O PLS 396/2017, do senador Dalírio Beber (PSDB-SC), foi apresentado em outubro de 2017, logo após o STF determinar que políticos condenados antes de 2010 teriam de cumprir a pena de 8 anos de inelegibilidade e não 3.
A Lei da Ficha Limpa entrou em vigor em 2010 e determina a inelegibilidade por 1 período de 8 anos de políticos cassados, condenados em processos criminais em 2ª instância.
É o caso do ex-presidente Luiz Inácio Lula da Silva, condenado e preso no âmbito da operação Lava Jato, ou de políticos que tenham renunciado para evitar a cassação.

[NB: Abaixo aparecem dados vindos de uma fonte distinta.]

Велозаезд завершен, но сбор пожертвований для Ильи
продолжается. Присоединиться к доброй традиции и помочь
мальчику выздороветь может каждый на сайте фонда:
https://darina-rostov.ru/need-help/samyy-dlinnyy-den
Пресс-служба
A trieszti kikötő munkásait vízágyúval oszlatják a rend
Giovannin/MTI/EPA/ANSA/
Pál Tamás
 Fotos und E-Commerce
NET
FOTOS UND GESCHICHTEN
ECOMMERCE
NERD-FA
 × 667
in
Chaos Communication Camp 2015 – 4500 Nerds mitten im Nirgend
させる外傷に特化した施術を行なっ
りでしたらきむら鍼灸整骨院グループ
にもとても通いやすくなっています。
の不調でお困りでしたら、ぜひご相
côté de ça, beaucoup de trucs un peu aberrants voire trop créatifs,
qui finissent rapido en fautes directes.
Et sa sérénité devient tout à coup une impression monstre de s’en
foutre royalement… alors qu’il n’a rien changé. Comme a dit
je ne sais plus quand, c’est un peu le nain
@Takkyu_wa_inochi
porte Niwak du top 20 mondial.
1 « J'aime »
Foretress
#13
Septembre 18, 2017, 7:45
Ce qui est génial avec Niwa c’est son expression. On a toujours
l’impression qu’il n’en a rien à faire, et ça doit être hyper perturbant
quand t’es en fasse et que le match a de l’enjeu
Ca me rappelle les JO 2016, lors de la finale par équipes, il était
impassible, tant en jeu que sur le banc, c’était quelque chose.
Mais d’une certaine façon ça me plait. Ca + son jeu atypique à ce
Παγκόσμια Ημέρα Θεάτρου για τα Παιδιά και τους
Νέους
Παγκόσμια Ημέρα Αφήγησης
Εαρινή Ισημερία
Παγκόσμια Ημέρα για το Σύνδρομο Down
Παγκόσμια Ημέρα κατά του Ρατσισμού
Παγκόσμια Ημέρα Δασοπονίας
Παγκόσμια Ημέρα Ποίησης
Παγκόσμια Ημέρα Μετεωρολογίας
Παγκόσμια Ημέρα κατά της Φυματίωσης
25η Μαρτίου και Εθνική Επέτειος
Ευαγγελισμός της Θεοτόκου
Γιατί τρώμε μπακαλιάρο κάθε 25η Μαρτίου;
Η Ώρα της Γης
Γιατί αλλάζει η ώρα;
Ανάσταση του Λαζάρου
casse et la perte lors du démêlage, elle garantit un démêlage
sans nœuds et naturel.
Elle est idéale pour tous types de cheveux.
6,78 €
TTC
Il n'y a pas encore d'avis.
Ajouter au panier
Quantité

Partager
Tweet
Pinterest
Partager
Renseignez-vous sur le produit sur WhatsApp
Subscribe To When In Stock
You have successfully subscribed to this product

Antes da Ficha Limpa, existia a Lei de Inelegibilidade, que vetava candidaturas de condenados pela Justiça Eleitoral quando não existia mais recursos. Entre as principais críticas ao modelo anterior, estava a de que poderia levar muito tempo para que apenas 1 caso fosse encerrado pelos tribunais. Dessa maneira, era comum que crimes prescrevessem e o político acusado continuasse atuando no cargo.
Com a alteração, a Ficha Limpa permitiu que 1 condenado em 2ª instância tenha sua candidatura barrada, mesmo que os recursos em tribunais superiores não tenham esgotado.

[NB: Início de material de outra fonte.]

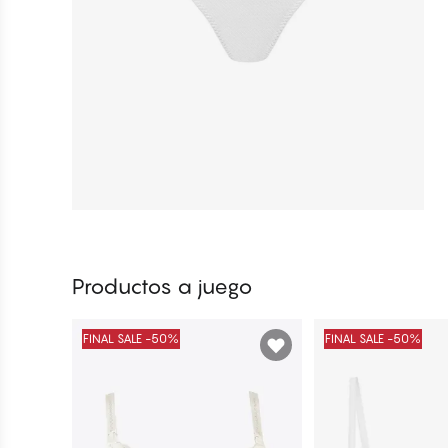
Productos a juego
FINAL SALE -50%
FINAL SALE -50%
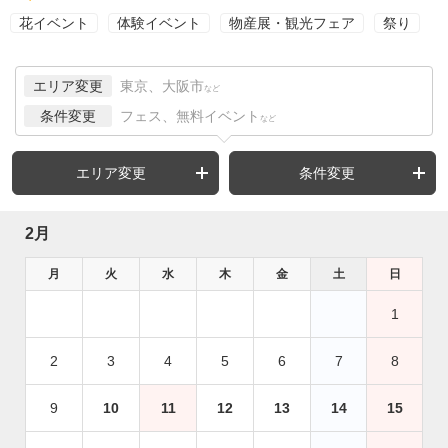
花イベント
体験イベント
物産展・観光フェア
祭り
エリア変更
東京、大阪市
など
条件変更
フェス、無料イベント
など
エリア変更
条件変更
2月
月
火
水
木
金
土
日
1
2
3
4
5
6
7
8
9
10
11
12
13
14
15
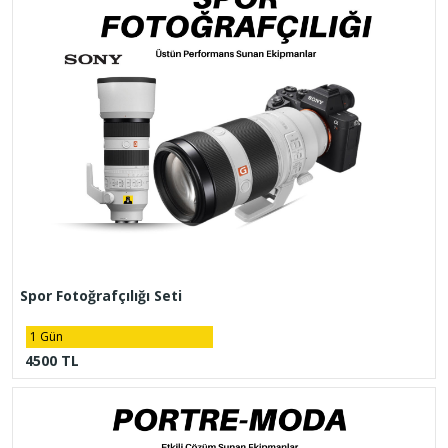
Spor Fotoğrafçılığı Seti
1 Gün
4500 TL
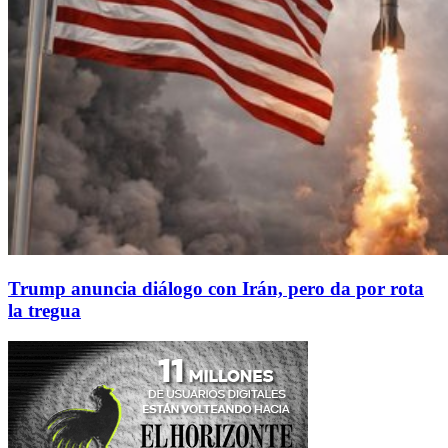
Trump anuncia diálogo con Irán, pero da por rota
la tregua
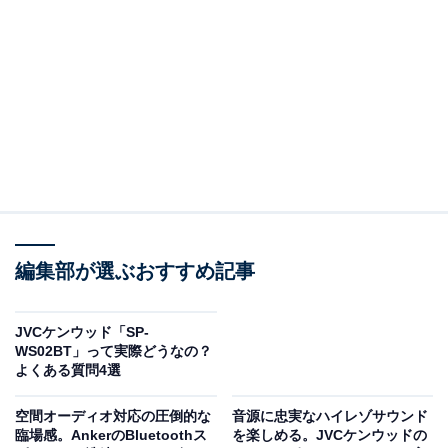
Pioneer ドライブレコーダー ミラー型 VREC-MS700D 11
インチ IPS液晶 前後2カメラ 前後370万画素 駐車監視対応
STARVIS2(TM)搭載 microSD(32GB)付属 3年保証 カロッ
ツェリア
Amazonで見る
編集部が選ぶおすすめ記事
※本記事で紹介している商品の購入やサービスの利用により、売上の一部が
オールアバウトに還元されることがあります。
Q1：カメラの画素数は？
JVCケンウッド「SP-
WS02BT」って実際どうなの？
よくある質問4選
画素数は、フロントカメラ・リアカメラともに370万画
素です。
空間オーディオ対応の圧倒的な
音源に忠実なハイレゾサウンド
臨場感。AnkerのBluetoothス
を楽しめる。JVCケンウッドの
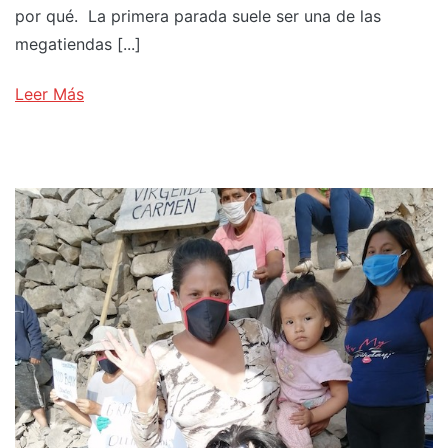
por qué. La primera parada suele ser una de las
megatiendas [...]
Leer Más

A nova diretriz permitiu vetar a candidatura de pessoas envolvidas em crimes como:
– eleitorais;
– compra de votos;
– abuso de autoridade;
– tráfico;
– contra a administração pública, o patrimônio privado, o sistema financeiro e o mercado de capitais;
– tortura;
– doações ilegais;
– prática e organização criminosa, bando ou quadrilha;
– lavagem de dinheiro e ocultação de bens;
– crimes hediondos;
– terrorismo;
– direitos e valores.
A medida, que pode sofrer alterações no Senado, serve para presidentes, governadores, prefeitos, servidores públicos, magistrados e integrantes do Ministério Público. Surgiu de iniciativa popular que contou com 1.604.815 assinaturas em apoio ao projeto.
Em oposição ao projeto, o senador Randolfe Rodrigues (Rede-AP) tem recolhido assinaturas para que o projeto seja retirado da pauta. O congressista precisa de 41 para evitar a discussão da proposta pelo menos nesta semana.
Ana Amélia Lemos, senadora gaúcha pelo PP, assinou o requerimento de retirada e publicou em suas redes sociais que “a sociedade não aceitará qualquer manobra para flexibilizar a lei da Ficha Limpa“.
Randolfe Rodrigues afirma que as negociações para conseguir mais assinaturas continuará nesta 3ª –data em que o projeto pode ser votado em Plenário.
“Nós conseguimos a assinatura da [senadora] Ana Amélia. Nós temos que conseguir 41 assinaturas correspondentes a senadores ou líderes que correspondem a esse número de senadores. Pelas assinaturas que nós conseguimos, temos o correspondente a 6 senadores”, disse o senador.